Center for Bionics, Biomedical Research Institute, Korea Institute of Science and Technology (KIST), Seoul 02792, Republic of Korea.
Department of Mechanical Engineering, Pohang University of Science and Technology (POSTECH), 77, Cheongam-ro, Nam-gu, Pohang 37679, Republic of Korea.
Ultrasonics. 2022 Mar;120:106636. doi: 10.1016/j.ultras.2021.106636. Epub 2021 Nov 9.
Several arterial diseases are closely related with mechanical properties of the blood vessel and interactions of flow-vessel dynamics such as mean flow velocity, wall shear stress (WSS) and vascular strain. However, there is an opportunity to improve the measurement accuracy of vascular properties and hemodynamics by adopting deep learning-based ultrasound imaging for flow-vessel dynamics (DL-UFV). In this study, the DL-UFV is proposed by devising an integrated neural network for super-resolved localization and vessel wall segmentation, and it is also combined with tissue motion estimation and flow measurement techniques such as speckle image velocimetry and speckle tracking velocimetry for measuring velocity field information of blood flow. Performance of the DL-UFV is verified by comparing with other conventional techniques in tissue-mimicking phantoms. After the performance verification, in vivo feasibility is demonstrated in the murine carotid artery with different pathologies: aging and diabetes mellitus (DM). The mutual comparison of flow-vessel dynamics and histological analyses shows correlations between the immunoreactive region and abnormal flow-vessel dynamics interactions. The DL-UFV improves biases in measurements of velocity, WSS, and strain with up to 4.6-fold, 15.1-fold, and 22.2-fold in the tissue-mimicking phantom, respectively. Mean flow velocities and WSS values of the DM group decrease by 30% and 20% of those of the control group, respectively. Mean flow velocities and WSS values of the aging group (34.11 cm/s and 13.17 dyne/cm) are slightly smaller than those of the control group (36.22 cm/s and 14.25 dyne/cm).
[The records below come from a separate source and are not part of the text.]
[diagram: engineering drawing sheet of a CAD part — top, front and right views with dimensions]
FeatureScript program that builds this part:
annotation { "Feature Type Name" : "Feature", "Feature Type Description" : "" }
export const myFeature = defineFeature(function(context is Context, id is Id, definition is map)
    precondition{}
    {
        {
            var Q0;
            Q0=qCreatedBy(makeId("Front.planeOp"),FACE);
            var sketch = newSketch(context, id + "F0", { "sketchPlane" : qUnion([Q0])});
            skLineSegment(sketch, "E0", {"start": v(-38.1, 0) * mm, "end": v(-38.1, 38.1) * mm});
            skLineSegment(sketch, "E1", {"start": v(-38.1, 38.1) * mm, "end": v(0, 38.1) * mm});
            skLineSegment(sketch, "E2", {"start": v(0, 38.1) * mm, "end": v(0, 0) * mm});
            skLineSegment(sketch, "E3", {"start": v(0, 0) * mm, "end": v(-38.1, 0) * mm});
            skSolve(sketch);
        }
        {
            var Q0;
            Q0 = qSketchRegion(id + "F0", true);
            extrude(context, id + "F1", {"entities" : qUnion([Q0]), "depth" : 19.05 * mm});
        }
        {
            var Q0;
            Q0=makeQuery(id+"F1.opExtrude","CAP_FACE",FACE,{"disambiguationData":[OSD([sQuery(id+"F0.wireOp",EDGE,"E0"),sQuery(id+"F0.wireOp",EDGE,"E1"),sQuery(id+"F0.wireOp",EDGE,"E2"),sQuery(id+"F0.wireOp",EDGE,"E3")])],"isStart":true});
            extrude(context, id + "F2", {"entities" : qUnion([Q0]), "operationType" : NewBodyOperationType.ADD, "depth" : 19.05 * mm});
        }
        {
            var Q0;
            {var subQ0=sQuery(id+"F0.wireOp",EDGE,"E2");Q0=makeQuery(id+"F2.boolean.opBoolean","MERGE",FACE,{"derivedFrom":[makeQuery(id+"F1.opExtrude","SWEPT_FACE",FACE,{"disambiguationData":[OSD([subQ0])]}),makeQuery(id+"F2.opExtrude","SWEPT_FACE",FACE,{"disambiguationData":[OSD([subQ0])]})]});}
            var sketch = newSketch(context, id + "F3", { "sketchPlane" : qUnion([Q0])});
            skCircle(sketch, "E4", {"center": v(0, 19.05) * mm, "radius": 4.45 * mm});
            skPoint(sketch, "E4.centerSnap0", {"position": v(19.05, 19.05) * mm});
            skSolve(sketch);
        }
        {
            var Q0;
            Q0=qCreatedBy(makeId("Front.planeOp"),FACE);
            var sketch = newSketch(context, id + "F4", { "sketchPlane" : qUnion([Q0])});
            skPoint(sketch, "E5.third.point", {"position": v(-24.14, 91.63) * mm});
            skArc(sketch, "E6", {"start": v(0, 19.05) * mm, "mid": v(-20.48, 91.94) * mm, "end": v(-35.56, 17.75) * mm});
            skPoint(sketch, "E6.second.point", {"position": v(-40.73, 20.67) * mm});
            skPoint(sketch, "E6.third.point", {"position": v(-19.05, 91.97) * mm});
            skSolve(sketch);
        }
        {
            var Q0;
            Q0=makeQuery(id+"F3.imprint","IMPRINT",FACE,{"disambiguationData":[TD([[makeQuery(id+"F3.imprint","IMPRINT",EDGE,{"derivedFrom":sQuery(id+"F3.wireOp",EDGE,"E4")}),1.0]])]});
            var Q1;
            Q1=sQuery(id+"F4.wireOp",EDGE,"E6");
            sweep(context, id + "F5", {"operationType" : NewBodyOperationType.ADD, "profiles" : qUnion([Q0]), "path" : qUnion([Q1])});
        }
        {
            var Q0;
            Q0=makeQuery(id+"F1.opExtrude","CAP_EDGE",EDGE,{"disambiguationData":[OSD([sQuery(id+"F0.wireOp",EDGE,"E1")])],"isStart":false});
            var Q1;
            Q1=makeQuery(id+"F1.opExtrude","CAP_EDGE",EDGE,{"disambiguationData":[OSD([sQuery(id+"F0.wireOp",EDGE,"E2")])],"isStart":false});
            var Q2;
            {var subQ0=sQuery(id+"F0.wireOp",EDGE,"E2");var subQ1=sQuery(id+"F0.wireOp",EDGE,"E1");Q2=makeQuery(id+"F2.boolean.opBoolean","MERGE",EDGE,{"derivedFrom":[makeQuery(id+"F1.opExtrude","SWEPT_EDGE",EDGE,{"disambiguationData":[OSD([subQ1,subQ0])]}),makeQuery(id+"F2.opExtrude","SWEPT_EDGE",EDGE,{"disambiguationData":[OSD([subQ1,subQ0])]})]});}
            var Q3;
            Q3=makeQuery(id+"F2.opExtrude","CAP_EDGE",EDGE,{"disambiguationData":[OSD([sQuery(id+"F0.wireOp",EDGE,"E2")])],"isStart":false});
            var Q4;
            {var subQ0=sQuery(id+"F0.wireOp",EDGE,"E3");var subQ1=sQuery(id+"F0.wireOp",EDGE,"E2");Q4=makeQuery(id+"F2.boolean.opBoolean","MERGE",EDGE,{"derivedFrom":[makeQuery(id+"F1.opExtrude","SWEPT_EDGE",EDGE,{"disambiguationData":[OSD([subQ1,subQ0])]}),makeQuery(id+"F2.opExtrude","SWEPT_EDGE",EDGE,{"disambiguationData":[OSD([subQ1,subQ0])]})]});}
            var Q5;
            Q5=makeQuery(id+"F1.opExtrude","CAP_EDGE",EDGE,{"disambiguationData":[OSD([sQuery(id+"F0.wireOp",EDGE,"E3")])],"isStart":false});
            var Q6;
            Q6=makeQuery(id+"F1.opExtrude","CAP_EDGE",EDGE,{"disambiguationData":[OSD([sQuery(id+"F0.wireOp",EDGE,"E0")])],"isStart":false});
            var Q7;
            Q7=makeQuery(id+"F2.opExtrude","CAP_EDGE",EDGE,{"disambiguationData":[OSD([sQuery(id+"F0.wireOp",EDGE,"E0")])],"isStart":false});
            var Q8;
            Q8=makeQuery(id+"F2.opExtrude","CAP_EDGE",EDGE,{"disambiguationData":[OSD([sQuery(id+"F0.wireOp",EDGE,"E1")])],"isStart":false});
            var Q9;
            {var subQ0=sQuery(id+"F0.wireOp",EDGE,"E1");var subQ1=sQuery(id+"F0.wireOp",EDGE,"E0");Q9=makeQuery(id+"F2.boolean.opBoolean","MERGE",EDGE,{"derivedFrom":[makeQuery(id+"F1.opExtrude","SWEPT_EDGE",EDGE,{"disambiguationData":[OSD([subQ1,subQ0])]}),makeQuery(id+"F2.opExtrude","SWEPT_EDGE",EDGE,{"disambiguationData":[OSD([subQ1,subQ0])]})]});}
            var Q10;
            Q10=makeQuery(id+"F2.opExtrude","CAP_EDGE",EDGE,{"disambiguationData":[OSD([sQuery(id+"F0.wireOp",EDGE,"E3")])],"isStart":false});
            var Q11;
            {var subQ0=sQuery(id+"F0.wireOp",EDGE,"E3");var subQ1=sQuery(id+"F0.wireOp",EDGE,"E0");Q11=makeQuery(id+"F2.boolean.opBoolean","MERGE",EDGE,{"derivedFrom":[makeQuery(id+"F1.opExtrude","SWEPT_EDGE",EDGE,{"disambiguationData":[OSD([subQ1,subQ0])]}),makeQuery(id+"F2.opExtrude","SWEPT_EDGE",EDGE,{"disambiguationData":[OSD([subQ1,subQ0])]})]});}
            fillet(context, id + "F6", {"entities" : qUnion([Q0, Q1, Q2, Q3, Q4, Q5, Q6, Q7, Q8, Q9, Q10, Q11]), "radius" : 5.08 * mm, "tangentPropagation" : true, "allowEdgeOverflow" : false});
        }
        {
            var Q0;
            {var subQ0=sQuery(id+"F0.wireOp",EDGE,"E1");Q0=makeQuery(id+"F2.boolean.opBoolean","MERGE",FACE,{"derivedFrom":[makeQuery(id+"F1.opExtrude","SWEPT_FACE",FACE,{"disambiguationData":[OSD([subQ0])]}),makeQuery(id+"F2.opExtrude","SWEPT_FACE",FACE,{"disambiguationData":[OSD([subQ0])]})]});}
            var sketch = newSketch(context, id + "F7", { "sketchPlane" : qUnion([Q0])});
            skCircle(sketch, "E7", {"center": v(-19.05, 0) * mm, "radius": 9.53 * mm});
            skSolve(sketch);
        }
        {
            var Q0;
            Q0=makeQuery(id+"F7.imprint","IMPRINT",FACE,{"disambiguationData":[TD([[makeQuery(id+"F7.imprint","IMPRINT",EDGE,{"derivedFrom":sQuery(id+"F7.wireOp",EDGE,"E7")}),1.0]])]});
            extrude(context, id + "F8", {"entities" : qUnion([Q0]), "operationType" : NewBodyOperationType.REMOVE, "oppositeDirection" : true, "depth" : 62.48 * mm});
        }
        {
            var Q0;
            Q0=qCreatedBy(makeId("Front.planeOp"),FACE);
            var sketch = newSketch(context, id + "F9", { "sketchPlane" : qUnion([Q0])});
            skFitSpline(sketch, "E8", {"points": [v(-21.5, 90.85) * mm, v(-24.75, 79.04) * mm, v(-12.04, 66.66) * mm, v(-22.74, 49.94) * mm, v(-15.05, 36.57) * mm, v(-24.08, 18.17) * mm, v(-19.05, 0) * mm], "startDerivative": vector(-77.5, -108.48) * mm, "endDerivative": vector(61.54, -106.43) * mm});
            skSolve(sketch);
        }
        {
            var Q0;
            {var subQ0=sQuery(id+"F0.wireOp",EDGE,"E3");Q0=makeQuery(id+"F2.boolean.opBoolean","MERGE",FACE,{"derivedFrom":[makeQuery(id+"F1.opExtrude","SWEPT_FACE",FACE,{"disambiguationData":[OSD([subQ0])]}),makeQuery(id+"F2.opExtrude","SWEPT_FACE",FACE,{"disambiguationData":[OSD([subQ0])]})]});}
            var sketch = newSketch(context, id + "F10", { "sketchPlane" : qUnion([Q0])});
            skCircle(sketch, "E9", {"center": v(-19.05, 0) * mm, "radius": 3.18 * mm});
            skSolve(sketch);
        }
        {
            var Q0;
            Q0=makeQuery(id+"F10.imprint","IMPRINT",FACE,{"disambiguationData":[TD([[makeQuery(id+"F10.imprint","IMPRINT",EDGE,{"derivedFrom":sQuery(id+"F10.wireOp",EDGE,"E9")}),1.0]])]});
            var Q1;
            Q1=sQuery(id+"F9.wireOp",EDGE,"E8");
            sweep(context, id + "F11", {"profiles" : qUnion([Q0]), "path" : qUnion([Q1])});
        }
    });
However, the strain values of the aging and DM groups are much smaller than those of the control group (p < 0.05). This study shows that the DL-UFV performs better than the conventional ultrasound-based flow and strain measurement techniques for measuring vascular stiffness and complicated flow-vessel dynamics. Furthermore, the DL-UFV demonstrates its excellent performance in the analysis of the hemodynamic and hemorheological effects of DM and aging on the flow and vascular characteristics. This work provides useful hemodynamic information, including mean flow velocity, WSS and strain with high-resolution for diagnosing the pathogenesis of arterial diseases. This information can be used for monitoring progression and regression of atherosclerotic diseases in clinical practice.
几种动脉疾病与血管的力学特性以及血流-血管动力学的相互作用密切相关,如平均流速、壁切应力 (WSS) 和血管应变。然而,通过采用基于深度学习的超声成像进行血流-血管动力学(DL-UFV),可以提高血管特性和血液动力学的测量精度。在这项研究中,通过设计一个用于超分辨率定位和血管壁分割的集成神经网络,提出了 DL-UFV,它还结合了组织运动估计和血流测量技术,如散斑图像测速和散斑跟踪测速,用于测量血流速度场信息。通过与其他传统技术在组织模拟体模中的比较验证了 DL-UFV 的性能。在具有不同病变的小鼠颈动脉中进行体内可行性验证后:衰老和糖尿病 (DM)。血流-血管动力学的相互比较和组织学分析表明,免疫反应区与异常血流-血管动力学相互作用之间存在相关性。DL-UFV 可将速度、WSS 和应变的测量偏差分别提高 4.6 倍、15.1 倍和 22.2 倍。DM 组的平均流速和 WSS 值分别比对照组低 30%和 20%。与对照组(36.22cm/s 和 14.25dyne/cm)相比,衰老组的平均流速和 WSS 值(34.11cm/s 和 13.17dyne/cm)略小。然而,衰老和 DM 组的应变值明显小于对照组(p<0.05)。这项研究表明,DL-UFV 在测量血管硬度和复杂血流-血管动力学方面优于传统的基于超声的血流和应变测量技术。此外,DL-UFV 在分析 DM 和衰老对血流和血管特征的血液动力学和血液流变学影响方面表现出优异的性能。这项工作为诊断动脉疾病的发病机制提供了有用的血流动力学信息,包括高分辨率的平均流速、WSS 和应变。这些信息可用于在临床实践中监测动脉粥样硬化疾病的进展和消退。